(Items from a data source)

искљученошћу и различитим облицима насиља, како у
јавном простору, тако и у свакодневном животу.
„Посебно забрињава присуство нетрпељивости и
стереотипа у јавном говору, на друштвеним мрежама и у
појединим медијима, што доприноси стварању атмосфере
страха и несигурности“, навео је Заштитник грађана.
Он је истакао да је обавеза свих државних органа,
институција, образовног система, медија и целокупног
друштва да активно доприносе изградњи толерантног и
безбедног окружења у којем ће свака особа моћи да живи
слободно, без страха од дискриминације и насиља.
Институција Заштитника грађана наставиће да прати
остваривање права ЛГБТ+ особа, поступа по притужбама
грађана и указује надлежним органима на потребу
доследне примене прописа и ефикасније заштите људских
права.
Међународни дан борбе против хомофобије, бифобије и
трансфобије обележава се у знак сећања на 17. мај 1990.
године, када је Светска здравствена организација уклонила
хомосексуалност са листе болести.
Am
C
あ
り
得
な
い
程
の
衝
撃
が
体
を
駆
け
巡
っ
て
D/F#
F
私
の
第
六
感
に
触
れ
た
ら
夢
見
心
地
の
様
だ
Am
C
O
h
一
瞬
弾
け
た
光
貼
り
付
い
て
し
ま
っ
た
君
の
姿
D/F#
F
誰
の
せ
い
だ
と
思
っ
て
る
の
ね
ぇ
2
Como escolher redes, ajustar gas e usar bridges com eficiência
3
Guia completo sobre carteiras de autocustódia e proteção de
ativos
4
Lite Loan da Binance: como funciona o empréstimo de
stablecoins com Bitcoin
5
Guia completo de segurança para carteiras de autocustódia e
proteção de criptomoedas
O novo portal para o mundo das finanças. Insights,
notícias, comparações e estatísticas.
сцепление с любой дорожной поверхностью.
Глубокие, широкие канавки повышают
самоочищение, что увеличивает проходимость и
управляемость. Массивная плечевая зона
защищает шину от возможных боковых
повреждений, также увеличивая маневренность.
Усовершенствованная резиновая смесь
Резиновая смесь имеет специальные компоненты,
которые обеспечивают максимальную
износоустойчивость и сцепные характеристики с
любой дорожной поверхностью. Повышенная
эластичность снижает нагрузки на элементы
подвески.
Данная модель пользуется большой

— TASK PROMPT —
Restate the records exactly. Leave nothing out.

— RESPONSE —
искљученошћу и различитим облицима насиља, како у
јавном простору, тако и у свакодневном животу.
„Посебно забрињава присуство нетрпељивости и
стереотипа у јавном говору, на друштвеним мрежама и у
појединим медијима, што доприноси стварању атмосфере
страха и несигурности“, навео је Заштитник грађана.
Он је истакао да је обавеза свих државних органа,
институција, образовног система, медија и целокупног
друштва да активно доприносе изградњи толерантног и
безбедног окружења у којем ће свака особа моћи да живи
слободно, без страха од дискриминације и насиља.
Институција Заштитника грађана наставиће да прати
остваривање права ЛГБТ+ особа, поступа по притужбама
грађана и указује надлежним органима на потребу
доследне примене прописа и ефикасније заштите људских
права.
Међународни дан борбе против хомофобије, бифобије и
трансфобије обележава се у знак сећања на 17. мај 1990.
године, када је Светска здравствена организација уклонила
хомосексуалност са листе болести.
Am
C
あ
り
得
な
い
程
の
衝
撃
が
体
を
駆
け
巡
っ
て
D/F#
F
私
の
第
六
感
に
触
れ
た
ら
夢
見
心
地
の
様
だ
Am
C
O
h
一
瞬
弾
け
た
光
貼
り
付
い
て
し
ま
っ
た
君
の
姿
D/F#
F
誰
の
せ
い
だ
と
思
っ
て
る
の
ね
ぇ
2
Como escolher redes, ajustar gas e usar bridges com eficiência
3
Guia completo sobre carteiras de autocustódia e proteção de
ativos
4
Lite Loan da Binance: como funciona o empréstimo de
stablecoins com Bitcoin
5
Guia completo de segurança para carteiras de autocustódia e
proteção de criptomoedas
O novo portal para o mundo das finanças. Insights,
notícias, comparações e estatísticas.
сцепление с любой дорожной поверхностью.
Глубокие, широкие канавки повышают
самоочищение, что увеличивает проходимость и
управляемость. Массивная плечевая зона
защищает шину от возможных боковых
повреждений, также увеличивая маневренность.
Усовершенствованная резиновая смесь
Резиновая смесь имеет специальные компоненты,
которые обеспечивают максимальную
износоустойчивость и сцепные характеристики с
любой дорожной поверхностью. Повышенная
эластичность снижает нагрузки на элементы
подвески.
Данная модель пользуется большой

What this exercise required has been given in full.